**Excerto para leitura:**
==*==

O entendimento que considera estar consagrada no n.º 1 do art.º 3.º do CIUC uma presunção legal ilidível suporta-se em diversos elementos de interpretação, entre os quais cabe referir o elemento sistemático, na medida em que a interpretação conforme à Constituição implica que dentro do elemento sistemático da interpretação, se leve em conta aquilo que se reporta à Constituição.
Sobre o mencionado elemento sistemático cabe referir o seguinte:
a) No entendimento de BAPTISTA MACHADO, in Introdução ao Direito e ao Discurso Legitimador, p. 183, o elemento sistemático “[…] compreende a consideração das outras disposições que formam o complexo normativo do instituto em que se integra a norma interpretanda, isto é, que regulam a mesma matéria (contexto da lei), assim como a consideração de disposições legais que regulam problemas normativos paralelos ou institutos afins (lugares paralelos). Compreende ainda o lugar sistemático que compete à norma interpretanda no ordenamento global, assim como a sua consonância com o espírito ou unidade intrínseca de todo o ordenamento jurídico”.
b) É sabido que um princípio jurídico, no caso o princípio da equivalência, não existe isoladamente, antes está ligado por um nexo íntimo com outros princípios que integram, ao nível mais global, o respectivo ordenamento jurídico, no caso, com os demais princípios corporizados no sistema inscrito no CIUC, e com outros princípios constitucionalmente consagrados. Nesse sentido, cada artigo de um dado diploma legal, no caso o CIUC, só será compreensível se o situarmos, quer perante os demais artigos que o seguem ou antecedem, quer perante a ordem constitucional.

==*==

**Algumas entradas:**
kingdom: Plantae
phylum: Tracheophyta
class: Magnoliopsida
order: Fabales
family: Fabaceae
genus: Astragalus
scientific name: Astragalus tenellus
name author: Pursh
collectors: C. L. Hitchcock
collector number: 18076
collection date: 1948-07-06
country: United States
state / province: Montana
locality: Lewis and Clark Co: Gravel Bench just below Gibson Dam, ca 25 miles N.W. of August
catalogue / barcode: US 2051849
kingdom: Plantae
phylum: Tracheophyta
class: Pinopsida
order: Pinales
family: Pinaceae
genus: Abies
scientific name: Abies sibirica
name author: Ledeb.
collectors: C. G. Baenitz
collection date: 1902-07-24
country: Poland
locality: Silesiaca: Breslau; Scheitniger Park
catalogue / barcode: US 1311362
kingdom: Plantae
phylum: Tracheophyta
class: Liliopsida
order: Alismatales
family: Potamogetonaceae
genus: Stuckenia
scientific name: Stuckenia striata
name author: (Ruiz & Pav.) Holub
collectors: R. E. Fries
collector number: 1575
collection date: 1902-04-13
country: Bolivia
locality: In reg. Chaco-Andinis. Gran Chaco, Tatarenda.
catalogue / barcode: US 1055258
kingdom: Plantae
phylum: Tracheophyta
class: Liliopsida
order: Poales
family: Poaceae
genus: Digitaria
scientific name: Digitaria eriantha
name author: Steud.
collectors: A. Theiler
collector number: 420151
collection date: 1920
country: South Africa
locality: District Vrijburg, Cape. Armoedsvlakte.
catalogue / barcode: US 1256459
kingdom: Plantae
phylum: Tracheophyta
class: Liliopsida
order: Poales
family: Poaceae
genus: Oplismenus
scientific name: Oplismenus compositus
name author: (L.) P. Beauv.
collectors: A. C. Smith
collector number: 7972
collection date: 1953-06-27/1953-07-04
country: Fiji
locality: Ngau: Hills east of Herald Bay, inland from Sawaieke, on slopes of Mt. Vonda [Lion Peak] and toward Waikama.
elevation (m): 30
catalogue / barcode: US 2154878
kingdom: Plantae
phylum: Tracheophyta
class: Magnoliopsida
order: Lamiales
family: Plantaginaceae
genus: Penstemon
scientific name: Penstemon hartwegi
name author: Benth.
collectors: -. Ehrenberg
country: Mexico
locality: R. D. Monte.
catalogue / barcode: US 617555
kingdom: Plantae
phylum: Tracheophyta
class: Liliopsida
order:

==*==

**Lista de tarefas:**
(1) Nas entradas, volte a escrever as linhas desde a que contém "collector number: 420151" até à que contém "locality: R. D. Monte.", inclusive, trocando "locality" por "localidade" e mantendo tudo o resto igual.
(2) Prossiga, por favor, com o texto sobre o elemento sistemático na interpretação do CIUC, a partir da sua última frase.

**Respostas por tarefa:**
(1)
collector number: 420151
collection date: 1920
country: South Africa
localidade: District Vrijburg, Cape. Armoedsvlakte.
catalogue / barcode: US 1256459
kingdom: Plantae
phylum: Tracheophyta
class: Liliopsida
order: Poales
family: Poaceae
genus: Oplismenus
scientific name: Oplismenus compositus
name author: (L.) P. Beauv.
collectors: A. C. Smith
collector number: 7972
collection date: 1953-06-27/1953-07-04
country: Fiji
localidade: Ngau: Hills east of Herald Bay, inland from Sawaieke, on slopes of Mt. Vonda [Lion Peak] and toward Waikama.
elevation (m): 30
catalogue / barcode: US 2154878
kingdom: Plantae
phylum: Tracheophyta
class: Magnoliopsida
order: Lamiales
family: Plantaginaceae
genus: Penstemon
scientific name: Penstemon hartwegi
name author: Benth.
collectors: -. Ehrenberg
country: Mexico
localidade: R. D. Monte.

(2)
c) No que à sistematização do CIUC diz respeito, as preocupações de ordem ambiental foram determinantes para que o mencionado princípio da equivalência fosse, desde logo, inscrito no primeiro artigo do referido Código, o que, necessariamente conduz a que os artigos subsequentes, na medida em que têm assentamento em tal princípio, sejam por ele influenciados. Foi o que ocorreu, designadamente, com a base tributável, que passou a ser constituída por diversos elementos, particularmente pelos respeitantes aos níveis de poluição, e com as taxas do imposto, estabelecidas nos artigos 9.º a 15.º, que foram influenciadas pela componente ambiental, e, naturalmente, também com a própria incidência subjectiva, prevista no artigo 3.º do CIUC, que não poderá furtar-se à influência referida.
d) O referido princípio da equivalência, como assinala Sérgio Vasques, in Os Impostos Especiais de Consumo, Almedina, 2001, p. 122 e segs, implica que “[…] o imposto deve corresponder ao benefício que o contribuinte retira da actividade pública; ou ao custo que o contribuinte imputa à colectividade pela sua própria actividade”. Acrescenta o referido autor, idem, que “Assim, um imposto sobre os automóveis assente numa regra de equivalência será igual apenas se aqueles que provoquem o mesmo desgaste viário e o mesmo custo ambiental paguem o mesmo imposto; e aqueles que provoquem desgaste e custo ambiental diverso, paguem imposto diverso também.” Por isso, como também refere o citado autor, idem, a concretização do princípio da equivalência dita especiais exigências “[…] no tocante à incidência subjectiva do imposto [..].”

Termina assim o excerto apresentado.